**TO BE DONE:**
**a)** In the article on third party fiduciary liability, who is typically the willing third party to whom dishonest fiduciaries transfer assets?
**b)** From the article on third party fiduciary liability, copy the passage starting at "the duty to account" and ending at "knowledgeably invest funds(fn8)".

**QUOTED TEXT:**
#####

Pursuing a Breaching Trustee's Co-conspirators: Theory and Practice of Third Party Fiduciary Liability - November 2007 - Trust and Estate Law

Publication year2007
Pages79
36 Colo.Law. 79
Colorado Lawyer
2007.

2007, November, Pg. 79. Pursuing a Breaching Trustee's Co-Conspirators: Theory and Practice of Third Party Fiduciary Liability - November 2007 - Trust and Estate Law

The Colorado Lawyer
November 2007
Vol. 36, No. 11 [Page 79]
Articles
Trust and Estate Law
Pursuing a Breaching Trustee's Co-Conspirators Theory and Practice of Third Party Fiduciary Liability
by Susan R. Harris

Trust and Estate articles are sponsored by the CBA Trust and Estate Section. Topics include trust and estate planning and administration, probate litigation, guardianships and conservatorships, and tax planning.

Article Editors:

David W. Kirch, of David W. Kirch, P.C., Aurora - (303) 671-7726, dkirch@qwest.net; Constance D. Smith, of Rothgerber Johnson & Lyons LLP - (303) 623-9000, csmith@rothgerber.com


About the Author:

Susan R. Harris practices estate planning, probate, and trust law at Susan R. Harris & Associates, LLC in Greenwood Village - (303) 741-4776, suzy@srhassoc.com. The author thanks associate Barbara Tocker Ross and staff Brandie N. Rome and Jaimy Lewis for their assistance in preparing this article.

Sometimes fiduciaries breach their duties by transferring assets to third parties who are not entitled to such assets. This article discusses the circumstances under which such third parties may be personally liable as fiduciaries.

Dishonest fiduciaries who steal estate, trust, or conservatorship assets often expend considerable effort putting the ill-gotten gains beyond the easy reach of the injured beneficiaries. A typical means of such concealment is to transfer the assets to a willing third party, often a spouse or other family member. Such machinations create a thorny problem for those seeking to recover fiduciary assets and compensate beneficiaries for their losses. This is because the basic constructive trust remedy limits recovery to the res remaining in the third party's hands, and generally does not impose personal liability on the third party for the beneficiaries' actual losses.(fn1) With this remedy, the third party is not personally liable for the losses, absent proof that he or she took the assets with knowledge that they were trust assets, took them without giving adequate consideration, or both.

This article provides an overview of the third party trustee doctrine. It discusses federal and Colorado case law that supports recovery against the personal assets of a third party who knowingly participates in a breach of trust and who impedes recovery of illegally transferred trust assets.

Trustee Duties

An express trustee owes myriad fiduciary duties to the beneficiaries. These duties include:


the duty to earmark trust property(fn2)

the duty to be loyal(fn3)

the duty to be diligent and use due care(fn4)

the duty to be impartial(fn5)

the duty to account and inform(fn6)

the duty to avoid self-dealing and conflicts of interest(fn7)

the duty to prudently and knowledgeably invest funds(fn8)

the duty to carry out the trust in accordance with its terms(fn9)

the duty to protect and conserve trust property.(fn10)

#####

**DATASET SECTION:**
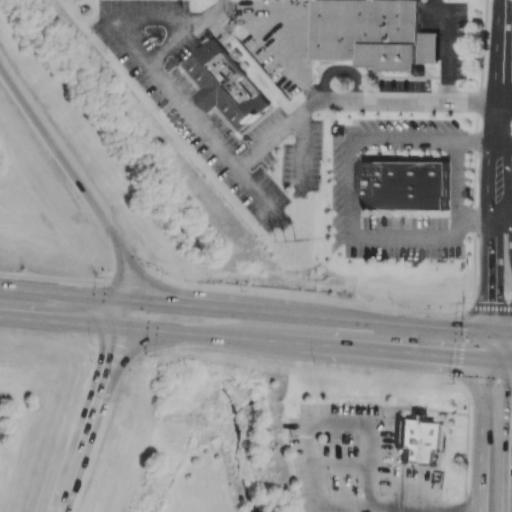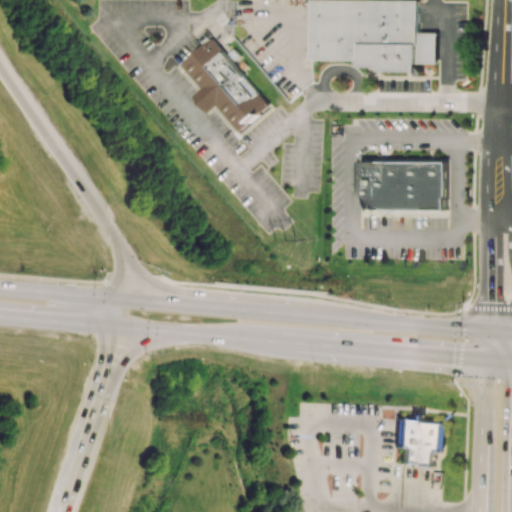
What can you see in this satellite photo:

#####

**COMPLETE ANSWERS:**
**a)** Often a spouse or other family member.

**b)**
the duty to account and inform(fn6)

the duty to avoid self-dealing and conflicts of interest(fn7)

the duty to prudently and knowledgeably invest funds(fn8)